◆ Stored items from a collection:
════════════════

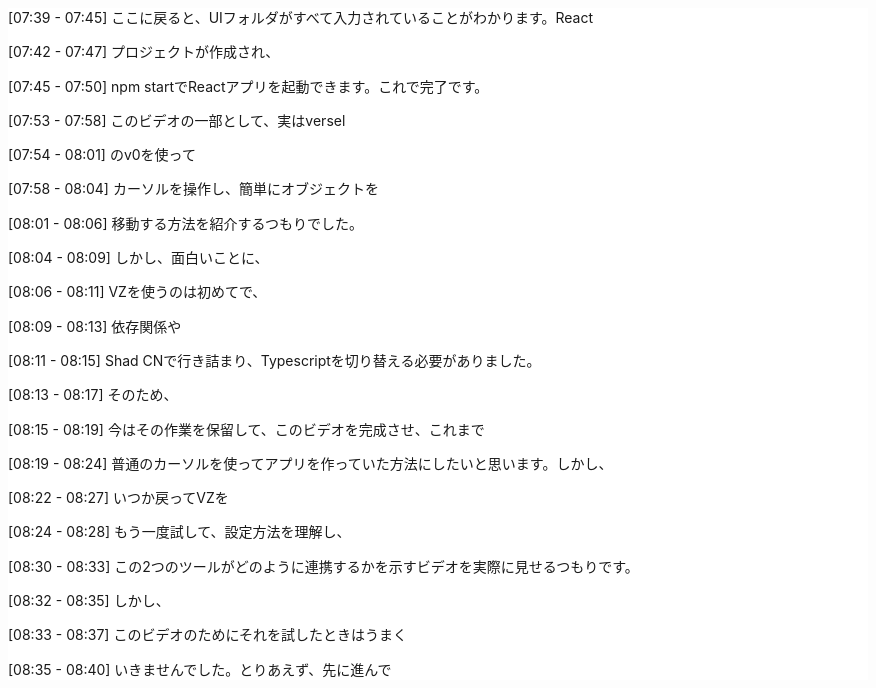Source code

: [07:39 - 07:45]
ここに戻ると、UIフォルダがすべて入力されていることがわかります。React

[07:42 - 07:47]
プロジェクトが作成され、

[07:45 - 07:50]
npm startでReactアプリを起動できます。これで完了です。

[07:53 - 07:58]
このビデオの一部として、実はversel

[07:54 - 08:01]
のv0を使って

[07:58 - 08:04]
カーソルを操作し、簡単にオブジェクトを

[08:01 - 08:06]
移動する方法を紹介するつもりでした。

[08:04 - 08:09]
しかし、面白いことに、

[08:06 - 08:11]
VZを使うのは初めてで、

[08:09 - 08:13]
依存関係や

[08:11 - 08:15]
Shad CNで行き詰まり、Typescriptを切り替える必要がありました。

[08:13 - 08:17]
そのため、

[08:15 - 08:19]
今はその作業を保留して、このビデオを完成させ、これまで

[08:19 - 08:24]
普通のカーソルを使ってアプリを作っていた方法にしたいと思います。しかし、

[08:22 - 08:27]
いつか戻ってVZを

[08:24 - 08:28]
もう一度試して、設定方法を理解し、

[08:30 - 08:33]
この2つのツールがどのように連携するかを示すビデオを実際に見せるつもりです。

[08:32 - 08:35]
しかし、

[08:33 - 08:37]
このビデオのためにそれを試したときはうまく

[08:35 - 08:40]
いきませんでした。とりあえず、先に進んで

════════════════

◆ What you are asked to do: Only the lines from the one that contains "[07:42 - 07:47]" to the end of the data should be output, exactly as they appear.

◆ Reply:
[07:42 - 07:47]
プロジェクトが作成され、

[07:45 - 07:50]
npm startでReactアプリを起動できます。これで完了です。

[07:53 - 07:58]
このビデオの一部として、実はversel

[07:54 - 08:01]
のv0を使って

[07:58 - 08:04]
カーソルを操作し、簡単にオブジェクトを

[08:01 - 08:06]
移動する方法を紹介するつもりでした。

[08:04 - 08:09]
しかし、面白いことに、

[08:06 - 08:11]
VZを使うのは初めてで、

[08:09 - 08:13]
依存関係や

[08:11 - 08:15]
Shad CNで行き詰まり、Typescriptを切り替える必要がありました。

[08:13 - 08:17]
そのため、

[08:15 - 08:19]
今はその作業を保留して、このビデオを完成させ、これまで

[08:19 - 08:24]
普通のカーソルを使ってアプリを作っていた方法にしたいと思います。しかし、

[08:22 - 08:27]
いつか戻ってVZを

[08:24 - 08:28]
もう一度試して、設定方法を理解し、

[08:30 - 08:33]
この2つのツールがどのように連携するかを示すビデオを実際に見せるつもりです。

[08:32 - 08:35]
しかし、

[08:33 - 08:37]
このビデオのためにそれを試したときはうまく

[08:35 - 08:40]
いきませんでした。とりあえず、先に進んで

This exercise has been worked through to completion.